Aim of the exercise: Retype, without any change, the first line of the records and every line after it through the one containing "image of skin".

[Records drawn from a dataset]
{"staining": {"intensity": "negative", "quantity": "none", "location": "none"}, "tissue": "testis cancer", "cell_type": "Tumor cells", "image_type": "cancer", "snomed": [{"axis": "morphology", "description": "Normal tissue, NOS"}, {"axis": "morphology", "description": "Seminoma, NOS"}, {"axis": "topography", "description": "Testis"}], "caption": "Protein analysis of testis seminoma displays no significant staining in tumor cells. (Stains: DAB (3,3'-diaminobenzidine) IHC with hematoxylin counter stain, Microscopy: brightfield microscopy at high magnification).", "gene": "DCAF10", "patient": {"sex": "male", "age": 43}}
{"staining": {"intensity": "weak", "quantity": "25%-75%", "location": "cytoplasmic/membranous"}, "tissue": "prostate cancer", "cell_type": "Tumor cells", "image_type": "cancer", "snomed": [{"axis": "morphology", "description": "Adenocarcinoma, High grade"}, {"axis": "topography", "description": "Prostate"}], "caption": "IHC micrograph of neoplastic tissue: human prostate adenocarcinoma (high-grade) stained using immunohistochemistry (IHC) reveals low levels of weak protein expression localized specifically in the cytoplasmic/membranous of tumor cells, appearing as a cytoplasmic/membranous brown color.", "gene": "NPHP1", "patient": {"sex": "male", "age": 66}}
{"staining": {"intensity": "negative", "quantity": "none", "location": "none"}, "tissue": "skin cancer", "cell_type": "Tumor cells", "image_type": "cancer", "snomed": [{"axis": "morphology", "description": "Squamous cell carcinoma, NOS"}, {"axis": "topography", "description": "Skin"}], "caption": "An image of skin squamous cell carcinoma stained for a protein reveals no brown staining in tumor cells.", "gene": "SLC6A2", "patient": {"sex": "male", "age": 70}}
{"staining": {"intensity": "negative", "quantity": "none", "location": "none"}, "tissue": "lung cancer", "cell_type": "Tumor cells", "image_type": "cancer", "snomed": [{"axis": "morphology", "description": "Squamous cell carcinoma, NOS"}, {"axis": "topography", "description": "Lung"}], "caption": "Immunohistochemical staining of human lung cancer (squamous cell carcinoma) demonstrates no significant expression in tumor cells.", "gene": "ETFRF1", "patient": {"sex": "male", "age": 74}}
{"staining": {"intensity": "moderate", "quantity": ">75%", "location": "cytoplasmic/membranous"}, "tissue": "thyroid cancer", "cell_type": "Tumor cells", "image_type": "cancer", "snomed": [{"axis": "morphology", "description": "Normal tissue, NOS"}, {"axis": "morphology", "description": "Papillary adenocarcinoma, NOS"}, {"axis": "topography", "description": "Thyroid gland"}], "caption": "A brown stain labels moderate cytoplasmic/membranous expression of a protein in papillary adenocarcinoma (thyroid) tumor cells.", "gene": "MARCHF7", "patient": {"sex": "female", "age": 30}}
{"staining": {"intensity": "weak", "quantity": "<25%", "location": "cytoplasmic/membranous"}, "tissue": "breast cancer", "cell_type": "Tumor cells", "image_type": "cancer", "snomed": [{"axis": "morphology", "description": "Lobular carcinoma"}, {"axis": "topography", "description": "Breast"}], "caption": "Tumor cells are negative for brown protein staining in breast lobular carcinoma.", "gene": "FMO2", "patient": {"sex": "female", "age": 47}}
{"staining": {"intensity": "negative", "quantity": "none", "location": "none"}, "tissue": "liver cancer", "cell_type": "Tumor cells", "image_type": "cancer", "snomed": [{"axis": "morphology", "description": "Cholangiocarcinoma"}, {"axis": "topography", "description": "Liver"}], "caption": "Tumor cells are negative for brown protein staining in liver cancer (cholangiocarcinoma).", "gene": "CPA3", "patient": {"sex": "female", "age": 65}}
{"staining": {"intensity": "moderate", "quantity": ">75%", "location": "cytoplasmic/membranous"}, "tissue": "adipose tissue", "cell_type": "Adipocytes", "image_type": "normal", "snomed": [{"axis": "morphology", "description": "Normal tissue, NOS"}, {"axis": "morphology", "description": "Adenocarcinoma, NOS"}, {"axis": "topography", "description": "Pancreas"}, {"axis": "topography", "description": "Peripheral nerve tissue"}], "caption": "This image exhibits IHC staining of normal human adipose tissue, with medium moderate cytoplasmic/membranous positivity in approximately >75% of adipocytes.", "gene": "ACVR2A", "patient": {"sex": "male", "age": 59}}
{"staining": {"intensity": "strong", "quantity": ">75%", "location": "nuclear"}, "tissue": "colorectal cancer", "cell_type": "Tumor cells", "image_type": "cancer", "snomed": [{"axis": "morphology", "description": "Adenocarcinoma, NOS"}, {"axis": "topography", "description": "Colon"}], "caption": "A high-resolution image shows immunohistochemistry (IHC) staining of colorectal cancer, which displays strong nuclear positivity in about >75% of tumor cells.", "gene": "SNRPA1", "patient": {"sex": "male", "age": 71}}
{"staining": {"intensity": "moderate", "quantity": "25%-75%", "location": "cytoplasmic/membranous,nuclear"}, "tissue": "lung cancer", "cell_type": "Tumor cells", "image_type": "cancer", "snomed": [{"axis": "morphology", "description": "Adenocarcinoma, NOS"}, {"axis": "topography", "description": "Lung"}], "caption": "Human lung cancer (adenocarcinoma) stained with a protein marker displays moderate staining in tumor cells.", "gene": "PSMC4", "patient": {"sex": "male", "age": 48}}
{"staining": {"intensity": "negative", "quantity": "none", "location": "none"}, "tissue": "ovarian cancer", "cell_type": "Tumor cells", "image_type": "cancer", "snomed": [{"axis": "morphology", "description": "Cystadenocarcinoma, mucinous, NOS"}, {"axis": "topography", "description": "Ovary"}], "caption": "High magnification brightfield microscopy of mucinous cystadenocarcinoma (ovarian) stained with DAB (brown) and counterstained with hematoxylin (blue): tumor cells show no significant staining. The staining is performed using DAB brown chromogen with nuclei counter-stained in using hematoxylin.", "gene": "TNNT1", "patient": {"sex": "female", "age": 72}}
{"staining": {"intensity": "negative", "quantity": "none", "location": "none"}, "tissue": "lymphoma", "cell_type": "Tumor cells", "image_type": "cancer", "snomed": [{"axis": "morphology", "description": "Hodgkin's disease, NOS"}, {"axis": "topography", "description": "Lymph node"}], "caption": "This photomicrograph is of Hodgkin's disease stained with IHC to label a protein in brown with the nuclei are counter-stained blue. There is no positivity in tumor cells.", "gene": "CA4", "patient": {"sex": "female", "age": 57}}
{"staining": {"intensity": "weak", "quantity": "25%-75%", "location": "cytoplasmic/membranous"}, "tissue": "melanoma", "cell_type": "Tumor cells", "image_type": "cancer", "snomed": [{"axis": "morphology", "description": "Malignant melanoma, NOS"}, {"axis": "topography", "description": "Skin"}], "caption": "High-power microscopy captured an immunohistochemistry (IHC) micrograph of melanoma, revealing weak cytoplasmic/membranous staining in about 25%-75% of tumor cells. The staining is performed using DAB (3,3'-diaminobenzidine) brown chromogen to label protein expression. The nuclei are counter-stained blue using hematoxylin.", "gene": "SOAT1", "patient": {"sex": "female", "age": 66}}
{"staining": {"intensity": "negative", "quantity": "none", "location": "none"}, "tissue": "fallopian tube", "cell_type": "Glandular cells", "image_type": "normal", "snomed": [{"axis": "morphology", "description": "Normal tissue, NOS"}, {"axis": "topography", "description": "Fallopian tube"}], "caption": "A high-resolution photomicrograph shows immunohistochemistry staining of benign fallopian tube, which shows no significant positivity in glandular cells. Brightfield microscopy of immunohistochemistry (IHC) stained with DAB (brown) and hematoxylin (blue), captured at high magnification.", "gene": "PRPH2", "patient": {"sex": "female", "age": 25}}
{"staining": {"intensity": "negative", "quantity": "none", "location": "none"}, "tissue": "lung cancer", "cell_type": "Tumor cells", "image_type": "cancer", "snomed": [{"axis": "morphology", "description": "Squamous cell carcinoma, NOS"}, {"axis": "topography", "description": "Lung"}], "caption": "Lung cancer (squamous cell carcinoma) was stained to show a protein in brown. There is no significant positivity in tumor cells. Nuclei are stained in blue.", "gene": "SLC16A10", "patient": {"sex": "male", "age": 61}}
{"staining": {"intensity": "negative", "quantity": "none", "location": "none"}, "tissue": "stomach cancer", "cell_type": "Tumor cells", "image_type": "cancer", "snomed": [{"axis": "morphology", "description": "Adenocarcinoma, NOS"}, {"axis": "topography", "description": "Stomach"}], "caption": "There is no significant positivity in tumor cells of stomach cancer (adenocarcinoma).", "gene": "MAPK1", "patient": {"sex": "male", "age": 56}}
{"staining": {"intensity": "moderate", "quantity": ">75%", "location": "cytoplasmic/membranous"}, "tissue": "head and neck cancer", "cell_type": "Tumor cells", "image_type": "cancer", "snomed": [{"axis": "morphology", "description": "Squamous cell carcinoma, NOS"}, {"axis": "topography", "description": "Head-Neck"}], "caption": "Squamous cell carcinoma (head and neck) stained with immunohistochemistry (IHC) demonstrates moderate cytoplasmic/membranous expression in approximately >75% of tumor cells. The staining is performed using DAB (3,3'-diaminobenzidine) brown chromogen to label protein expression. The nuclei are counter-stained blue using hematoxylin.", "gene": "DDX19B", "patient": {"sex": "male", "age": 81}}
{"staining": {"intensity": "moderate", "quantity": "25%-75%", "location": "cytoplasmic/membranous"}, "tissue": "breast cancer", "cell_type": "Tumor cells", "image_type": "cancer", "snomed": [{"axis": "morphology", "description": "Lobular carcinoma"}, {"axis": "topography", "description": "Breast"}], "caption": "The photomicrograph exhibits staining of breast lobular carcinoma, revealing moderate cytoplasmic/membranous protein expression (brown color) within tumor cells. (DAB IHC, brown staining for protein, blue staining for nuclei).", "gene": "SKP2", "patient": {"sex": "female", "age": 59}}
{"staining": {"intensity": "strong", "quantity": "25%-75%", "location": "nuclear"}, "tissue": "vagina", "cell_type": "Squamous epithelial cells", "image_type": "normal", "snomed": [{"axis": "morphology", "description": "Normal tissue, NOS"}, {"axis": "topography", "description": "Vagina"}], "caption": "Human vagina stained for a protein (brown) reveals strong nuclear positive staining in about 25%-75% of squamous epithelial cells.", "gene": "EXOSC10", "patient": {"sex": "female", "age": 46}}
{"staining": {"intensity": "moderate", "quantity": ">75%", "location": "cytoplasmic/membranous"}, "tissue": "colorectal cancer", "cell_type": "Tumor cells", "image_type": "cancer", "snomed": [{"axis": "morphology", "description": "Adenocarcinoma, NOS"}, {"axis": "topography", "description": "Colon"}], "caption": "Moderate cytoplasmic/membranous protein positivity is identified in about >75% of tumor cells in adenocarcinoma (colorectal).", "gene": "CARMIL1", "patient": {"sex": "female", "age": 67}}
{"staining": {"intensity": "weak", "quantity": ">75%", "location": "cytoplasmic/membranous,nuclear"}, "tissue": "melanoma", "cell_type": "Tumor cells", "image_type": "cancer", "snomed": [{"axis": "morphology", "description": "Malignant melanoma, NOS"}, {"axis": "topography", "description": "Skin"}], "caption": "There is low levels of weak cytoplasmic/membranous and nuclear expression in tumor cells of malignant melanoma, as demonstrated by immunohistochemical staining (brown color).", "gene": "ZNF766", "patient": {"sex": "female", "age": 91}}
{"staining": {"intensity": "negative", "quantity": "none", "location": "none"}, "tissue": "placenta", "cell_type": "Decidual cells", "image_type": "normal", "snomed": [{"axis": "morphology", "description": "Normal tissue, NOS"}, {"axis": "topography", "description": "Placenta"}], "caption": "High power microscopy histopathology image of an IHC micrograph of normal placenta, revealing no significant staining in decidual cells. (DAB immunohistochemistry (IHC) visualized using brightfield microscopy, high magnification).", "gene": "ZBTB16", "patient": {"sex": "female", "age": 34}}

Task solution:
{"staining": {"intensity": "negative", "quantity": "none", "location": "none"}, "tissue": "testis cancer", "cell_type": "Tumor cells", "image_type": "cancer", "snomed": [{"axis": "morphology", "description": "Normal tissue, NOS"}, {"axis": "morphology", "description": "Seminoma, NOS"}, {"axis": "topography", "description": "Testis"}], "caption": "Protein analysis of testis seminoma displays no significant staining in tumor cells. (Stains: DAB (3,3'-diaminobenzidine) IHC with hematoxylin counter stain, Microscopy: brightfield microscopy at high magnification).", "gene": "DCAF10", "patient": {"sex": "male", "age": 43}}
{"staining": {"intensity": "weak", "quantity": "25%-75%", "location": "cytoplasmic/membranous"}, "tissue": "prostate cancer", "cell_type": "Tumor cells", "image_type": "cancer", "snomed": [{"axis": "morphology", "description": "Adenocarcinoma, High grade"}, {"axis": "topography", "description": "Prostate"}], "caption": "IHC micrograph of neoplastic tissue: human prostate adenocarcinoma (high-grade) stained using immunohistochemistry (IHC) reveals low levels of weak protein expression localized specifically in the cytoplasmic/membranous of tumor cells, appearing as a cytoplasmic/membranous brown color.", "gene": "NPHP1", "patient": {"sex": "male", "age": 66}}
{"staining": {"intensity": "negative", "quantity": "none", "location": "none"}, "tissue": "skin cancer", "cell_type": "Tumor cells", "image_type": "cancer", "snomed": [{"axis": "morphology", "description": "Squamous cell carcinoma, NOS"}, {"axis": "topography", "description": "Skin"}], "caption": "An image of skin squamous cell carcinoma stained for a protein reveals no brown staining in tumor cells.", "gene": "SLC6A2", "patient": {"sex": "male", "age": 70}}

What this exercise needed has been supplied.